You Might be Pregnant and Raising a Toddler If:





-It’s Noon on a Wednesday afternoon and would be lunchtime by most standards, but you finally got your toddler to take a nap after battling for over an hour. You will wait until he wakes to eat lunch. Not because you’re being polite, but because you just downed a bowl of ice cream in a brief moment of not feeling obligated to share it that would have been if you waited until later.

-Your house is messy. The main toilet is clean, but that’s about all you have to offer.

-Laundry has been getting done on an as needed basis.

-Your hair straightener practically begged you to be used this morning, but your child’s curious hands + consistent hanging on your leg prevented that from happening. Today you half- heartedly display a messy hair look.  That’s code for, “You ran out of time and energy. “


-There are two big pads of art paper on the living room floor. They are great for art time. Art time was two days ago.

-You had a talk with your child today about how it is okay to dance by the table, at the table, and under the table. It is NOT okay to dance on top of the table. Pediatrician was right. These ARE pretty important formative years. You hope this lesson lasts long into his/her adult years.

-You find yourself standing at your bathroom sink with acne treatment in one hand and age defying night cream in the other.  How did you get here? Is this skin care purgatory? Still battling teenage breakouts yet fighting the increasing wrinkles that are multiplying exponentially on your face. Somehow the teenage/middle age seasons of life overlapped when you weren’t looking.  You’re not sure how you missed it or how to find your way out.

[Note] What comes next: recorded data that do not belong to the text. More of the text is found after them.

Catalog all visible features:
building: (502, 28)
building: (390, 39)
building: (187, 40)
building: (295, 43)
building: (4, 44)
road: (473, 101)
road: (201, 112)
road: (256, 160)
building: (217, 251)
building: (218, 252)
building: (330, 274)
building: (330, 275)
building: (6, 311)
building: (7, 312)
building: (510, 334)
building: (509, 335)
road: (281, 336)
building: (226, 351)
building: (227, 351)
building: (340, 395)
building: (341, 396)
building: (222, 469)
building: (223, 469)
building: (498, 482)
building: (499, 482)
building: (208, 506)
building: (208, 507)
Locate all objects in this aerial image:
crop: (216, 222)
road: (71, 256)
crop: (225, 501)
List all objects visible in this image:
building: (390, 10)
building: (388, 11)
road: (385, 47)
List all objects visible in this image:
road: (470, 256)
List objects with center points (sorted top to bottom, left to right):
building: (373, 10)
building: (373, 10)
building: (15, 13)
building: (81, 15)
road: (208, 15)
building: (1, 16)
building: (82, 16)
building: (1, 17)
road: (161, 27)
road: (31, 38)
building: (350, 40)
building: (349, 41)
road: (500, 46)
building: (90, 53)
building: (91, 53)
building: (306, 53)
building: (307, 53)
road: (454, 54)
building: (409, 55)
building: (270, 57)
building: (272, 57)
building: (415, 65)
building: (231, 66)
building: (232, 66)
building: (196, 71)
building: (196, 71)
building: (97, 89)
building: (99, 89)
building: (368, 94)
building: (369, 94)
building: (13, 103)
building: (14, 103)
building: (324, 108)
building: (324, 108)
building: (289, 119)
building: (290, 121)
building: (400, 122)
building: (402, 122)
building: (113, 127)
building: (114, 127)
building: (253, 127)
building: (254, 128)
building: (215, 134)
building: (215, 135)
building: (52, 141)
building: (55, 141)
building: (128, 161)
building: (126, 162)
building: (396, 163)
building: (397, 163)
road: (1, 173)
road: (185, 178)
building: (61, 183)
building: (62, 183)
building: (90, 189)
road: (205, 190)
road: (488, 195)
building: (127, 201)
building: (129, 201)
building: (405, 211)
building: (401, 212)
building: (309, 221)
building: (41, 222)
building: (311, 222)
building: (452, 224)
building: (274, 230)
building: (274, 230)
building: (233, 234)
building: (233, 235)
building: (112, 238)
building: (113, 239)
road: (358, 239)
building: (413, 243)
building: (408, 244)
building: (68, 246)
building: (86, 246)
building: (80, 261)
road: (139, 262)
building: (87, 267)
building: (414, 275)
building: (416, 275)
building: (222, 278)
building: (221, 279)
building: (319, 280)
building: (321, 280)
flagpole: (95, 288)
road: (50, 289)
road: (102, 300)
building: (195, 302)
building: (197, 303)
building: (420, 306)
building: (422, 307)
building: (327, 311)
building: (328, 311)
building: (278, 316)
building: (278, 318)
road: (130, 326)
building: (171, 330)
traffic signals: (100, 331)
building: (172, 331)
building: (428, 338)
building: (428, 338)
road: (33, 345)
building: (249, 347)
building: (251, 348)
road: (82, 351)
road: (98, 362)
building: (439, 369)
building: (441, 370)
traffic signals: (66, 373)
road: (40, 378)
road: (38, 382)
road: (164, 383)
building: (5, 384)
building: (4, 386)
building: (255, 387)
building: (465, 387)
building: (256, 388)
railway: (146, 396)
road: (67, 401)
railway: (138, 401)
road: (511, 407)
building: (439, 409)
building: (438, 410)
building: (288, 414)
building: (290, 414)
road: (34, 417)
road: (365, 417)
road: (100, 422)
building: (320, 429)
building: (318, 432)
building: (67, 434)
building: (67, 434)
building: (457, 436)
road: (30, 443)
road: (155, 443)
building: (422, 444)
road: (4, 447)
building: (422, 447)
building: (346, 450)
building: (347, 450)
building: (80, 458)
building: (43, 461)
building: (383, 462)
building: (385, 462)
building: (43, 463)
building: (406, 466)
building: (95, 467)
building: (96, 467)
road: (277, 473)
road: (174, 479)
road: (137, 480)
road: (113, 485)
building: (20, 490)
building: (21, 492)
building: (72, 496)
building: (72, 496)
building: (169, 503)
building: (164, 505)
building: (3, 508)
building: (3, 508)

-You’ve reach that size in pregnancy that each time you sit on the edge of your child’s toddler bed to tuck him in, your husband braces for the sound of the bed’s support boards breaking. If it weren’t such a practical concern, you would be mad about this.


-Today is the day your child figured out how to open the public bathroom stall door (while you’re using it) from the inside. Coincidently, it’s also the day you added  “Nanny” to your “If I ever win the lottery” wish list.

-Normally, you fix healthy meals. Right now, if there were a shortage of peanut butter, jelly, cheese sticks, or chicken nuggets at the store, you would be lost…very lost.

-Your toddler is wearing a rotation of 4 different outfits. You have more outfits to offer, but these 4 are the ones with no buttons and no zippers. If you count running around in just a diaper as an outfit, you can make his regular wardrobe jump to 5 outfits total.

-Your husband isn’t sure how to respond to the sounds of pain that come from you in the middle of the night. Is it a muscle cramp, contraction, dream, grunting from the effort it takes to turn from one side to the next, or are you just reliving the difficult parts of your day?

-Your standard on many things has lowered when it comes to what you let slide for your child. If you have to bend to fix or clean it, it can probably just wait. Playing in the toilet, eating bugs, and licking the floor still remain unacceptable and gross though.

-You don’t care if your shorts match your shirt. You can’t see the shorts anyway since your belly is so big. Chances are they will get stained with peanut butter or jelly by the time you are ready to leave the house anyway.


-Your husband makes a comment on how the kitchen hasn’t been over heating, while you are cooking dinner, since the new A/C was put in.  You remind him that you haven’t cooked in over a week and that might be why it’s not over heating during dinner time.

-You have allowed yourself to count regular swim lessons as bathing for your child. Both involve water. Both involve thrashing around.